西川敦子
本藍染
by ATSUKO NISHIKAWA
本藍染 ワークショップ + カフェ
「ハナのつむじ」主宰
ウエダ家との出会いが、
古来から受け継がれてきた
藍の発酵に変革を
もたらすことができた。
「本藍染」は、化学染料や化学合成された
還元剤を用いた藍染と区別され、
日本古来の藍染の技法で染めることである。
西川さんは、藍染を早く発酵させたり色を出す
という結果を得るため、人間の都合で加温したり、
菌の餌に砂糖を入れて無理やり発酵を
促進させたりすることにもともと疑問があった。
COBOLab.の講座に通い、
その疑問を解決する手立てに出会った。
ATSUKO NISHIKAWA
LEVEL2 INDIGO
PRESENTATION
2019 COBO Lab.
日本の寒仕込みを進化させたCOBOの乳酸発酵
システムを0ベースから取り入れたところ、霧が
晴れるようにいままでの藍の発酵に対する疑問が
解けたのだ。
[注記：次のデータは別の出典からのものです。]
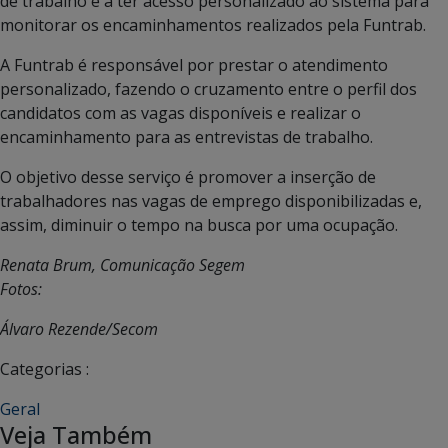
de trabalho e a ter acesso personalizado ao sistema para
monitorar os encaminhamentos realizados pela Funtrab.
A Funtrab é responsável por prestar o atendimento
personalizado, fazendo o cruzamento entre o perfil dos
candidatos com as vagas disponíveis e realizar o
encaminhamento para as entrevistas de trabalho.
O objetivo desse serviço é promover a inserção de
trabalhadores nas vagas de emprego disponibilizadas e,
assim, diminuir o tempo na busca por uma ocupação.
Renata Brum, Comunicação Segem
Fotos:
Álvaro Rezende/Secom
Categorias :
Geral
Veja Também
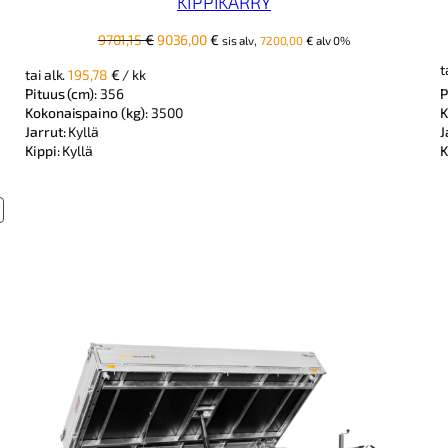
KIPPIKÄRRY
Alkuperäinen
Nykyinen
9701,15
€
9036,00
€
sis alv,
7200,00
€
alv 0%
hinta
hinta
t
tai alk.
195,78
€
/ kk
oli:
on:
Pituus (cm):
356
P
9701,15 €.
9036,00 €.
Kokonaispaino (kg):
3500
K
Jarrut:
Kyllä
J
Kippi:
Kyllä
K
UOTE
LENNUKSESSA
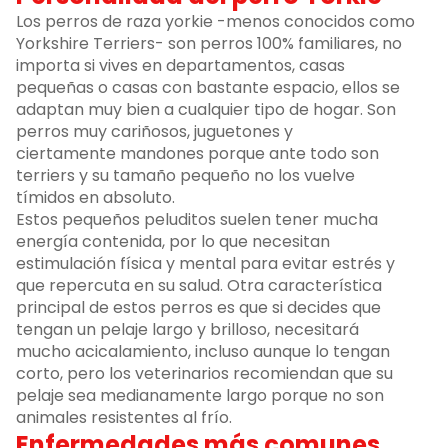
Los perros de raza yorkie -menos conocidos como
Yorkshire Terriers- son perros 100% familiares, no
importa si vives en departamentos, casas
pequeñas o casas con bastante espacio, ellos se
adaptan muy bien a cualquier tipo de hogar. Son
perros muy cariñosos, juguetones y
ciertamente mandones porque ante todo son
terriers y su tamaño pequeño no los vuelve
tímidos en absoluto.
Estos pequeños peluditos suelen tener mucha
energía contenida, por lo que necesitan
estimulación física y mental para evitar estrés y
que repercuta en su salud. Otra característica
principal de estos perros es que si decides que
tengan un pelaje largo y brilloso, necesitará
mucho acicalamiento, incluso aunque lo tengan
corto, pero los veterinarios recomiendan que su
pelaje sea medianamente largo porque no son
animales resistentes al frío.
Enfermedades más comunes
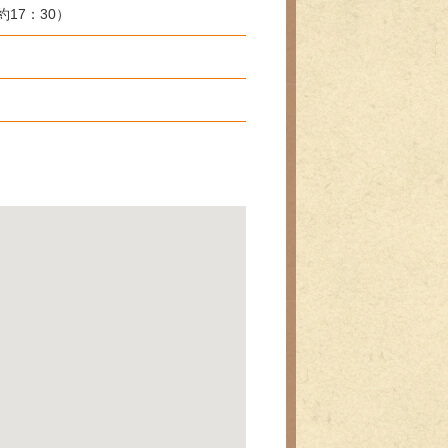
約17：30）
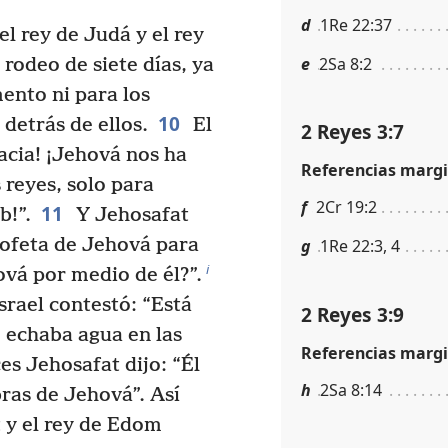
d
1Re 22:37
 el rey de Judá y el rey
e
2Sa 8:2
rodeo de siete días, ya
ento ni para los
10
detrás de ellos.
El
2 Reyes 3:7
racia! ¡Jehová nos ha
Referencias margi
 reyes, solo para
f
2Cr 19:2
11
b!”.
Y Jehosafat
rofeta de Jehová para
g
1Re 22:3, 4
i
vá por medio de él?”.
Israel contestó: “Está
2 Reyes 3:9
e echaba agua en las
Referencias margi
s Jehosafat dijo: “Él
h
2Sa 8:14
ras de Jehová”. Así
t y el rey de Edom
自分なりの藍の発酵を試行錯誤して
いく過程で、奈良時代から生きつづけると言われ、
昭和30年に国の重要無形文化財の指定を受けた
「栗駒正藍染」と自分のやり方が非常に
似ている点があることを発見した。
ウエダ家に出会ったのは、
乳酸菌をパン種にしたパン作り
講座に参加したことだった。
西川さんのカフェ " ハナのつむじ " では、
ウエダ家の乳酸菌はパン種になったり、
カフェごはんにも活躍しています。付け足す
調味料の押し付けがましい味ではなく、
木綿生地に触れるような柔らかく、風土で育った
素材のヒストリーが口の中で展開していきます。
乳酸菌は縁の下の力持ち。目に見えないところで、
とても大きな仕事をしてくれています。カフェの
お米やスコーンを「すごく美味しい」と言って
くださるお客様が多いが調理法は至って簡単!
普通ではないのは乳酸菌が働いてくれることです。
ガンジーが教えてくれた自立の
精神と自分のデリケートな肌を守り
いたわるために。藍に対しての
独特の向き合い方が功を奏した。
西川さんは、もともとアレルギー体質を持ち、
都会の環境が肌に合わず、海辺の自然環境の
良い場所では体調がよくなるという経験から、
伊豆という環境に居を構えた。
食だけでなく衣食住すべてを自給自足することで
何者にも支配されず自由に生きることができると
説いたガンジーの「自立の思想」に出会った
ことがいまの自分をつくっていると言う。
ガンジーは自分の手足を正しく使ってすべての
生命・自然との共存をはかることで支配による
苦しみの世界を変えようとしました。
化学繊維や絹や麻はデリケートな自分の肌には
合わず、子供の頃から木綿の柔らかな肌触りに
守られてきた。西川さんは木綿の糸を紡ぎはじめ、
自分にとって大事な木綿をアップグレードする
藍染の世界へ入り、いまの営みにつながっている。
ウエダ家の自然哲学である「菌の気持ちになって
考える、伝統の常識にとらわれずに
ゼロベースから見直し、再構築する」は
目からウロコで、藍の発酵が進化している。
「藍と食、菌との共存がベースにあるので、
安心して暮らし、チャレンジできるように思う。」
と西川さんは言います。
私たちはいまチャットGPTなど生成AIと呼ばれる
人工知能の膨大なデータによって操作され、
個人が主体的に自律した意思決定していく
原則が揺らいでいます。
自然の生きものたちと関係しながら
自立していく、互恵関係を問いかける
ガンジーの「自立の思想」が蘇ってきます。
伊豆の地で、自然と人の媒介役である
菌の視点から藍染の発酵に向き合い、
自然や地域、社会との関係性を主体的に
築いていくことで、衣食住の自立を取り戻したい。
「知恵と実践」のリトルデータを
積み重ねる営みを世界に発信します。